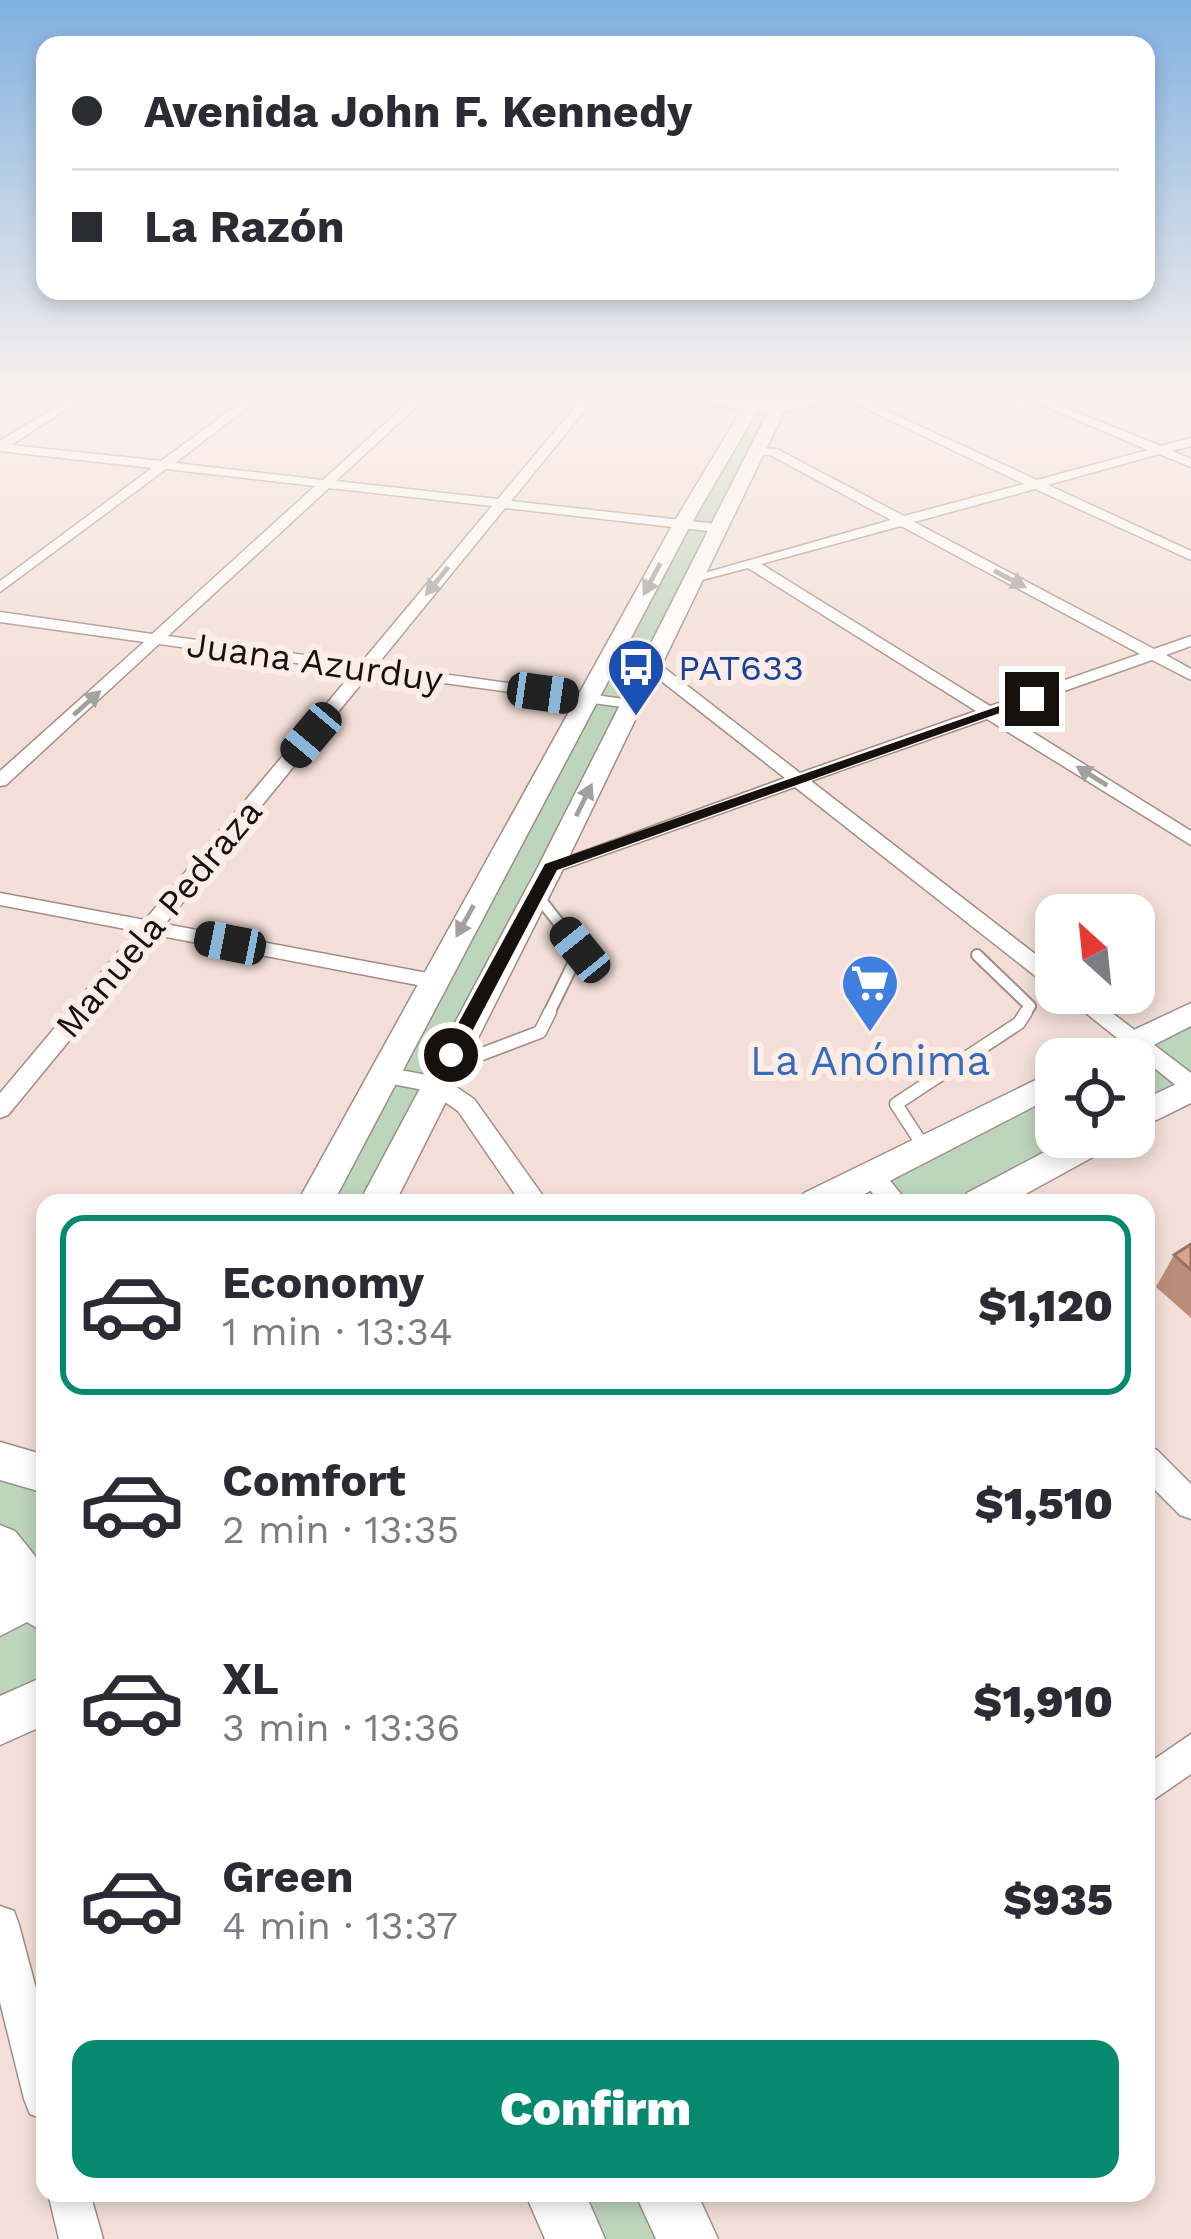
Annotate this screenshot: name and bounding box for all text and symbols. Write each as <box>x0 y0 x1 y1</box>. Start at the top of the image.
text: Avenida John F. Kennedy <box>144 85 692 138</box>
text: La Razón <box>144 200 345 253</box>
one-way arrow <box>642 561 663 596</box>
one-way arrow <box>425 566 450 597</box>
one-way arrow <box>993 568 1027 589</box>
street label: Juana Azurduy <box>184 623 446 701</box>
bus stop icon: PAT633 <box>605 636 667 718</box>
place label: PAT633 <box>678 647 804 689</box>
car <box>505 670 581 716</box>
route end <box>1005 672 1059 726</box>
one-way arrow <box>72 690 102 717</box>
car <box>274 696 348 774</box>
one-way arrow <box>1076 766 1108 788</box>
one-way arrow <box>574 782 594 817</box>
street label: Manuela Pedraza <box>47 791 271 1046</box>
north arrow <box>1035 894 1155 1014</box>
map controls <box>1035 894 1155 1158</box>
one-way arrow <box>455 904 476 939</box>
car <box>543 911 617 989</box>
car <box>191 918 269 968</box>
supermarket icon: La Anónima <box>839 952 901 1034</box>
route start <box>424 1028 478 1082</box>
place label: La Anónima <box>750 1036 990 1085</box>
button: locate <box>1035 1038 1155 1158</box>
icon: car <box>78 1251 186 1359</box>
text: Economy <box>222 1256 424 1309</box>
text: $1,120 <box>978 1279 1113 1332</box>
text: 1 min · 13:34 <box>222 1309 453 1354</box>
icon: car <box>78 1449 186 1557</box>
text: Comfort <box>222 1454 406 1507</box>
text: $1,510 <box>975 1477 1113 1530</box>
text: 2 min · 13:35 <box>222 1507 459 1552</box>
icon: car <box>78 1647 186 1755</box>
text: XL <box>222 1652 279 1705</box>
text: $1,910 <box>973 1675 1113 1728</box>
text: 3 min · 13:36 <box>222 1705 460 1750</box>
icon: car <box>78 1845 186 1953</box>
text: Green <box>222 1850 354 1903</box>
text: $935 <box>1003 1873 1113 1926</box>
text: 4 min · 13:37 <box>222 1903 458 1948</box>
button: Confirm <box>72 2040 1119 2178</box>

++++

**Problem to work on:** Considering only the data above, return the lines in which "arrow" occurs.

**The answer:**
one-way arrow <box>642 561 663 596</box>
one-way arrow <box>425 566 450 597</box>
one-way arrow <box>993 568 1027 589</box>
one-way arrow <box>72 690 102 717</box>
one-way arrow <box>1076 766 1108 788</box>
one-way arrow <box>574 782 594 817</box>
north arrow <box>1035 894 1155 1014</box>
one-way arrow <box>455 904 476 939</box>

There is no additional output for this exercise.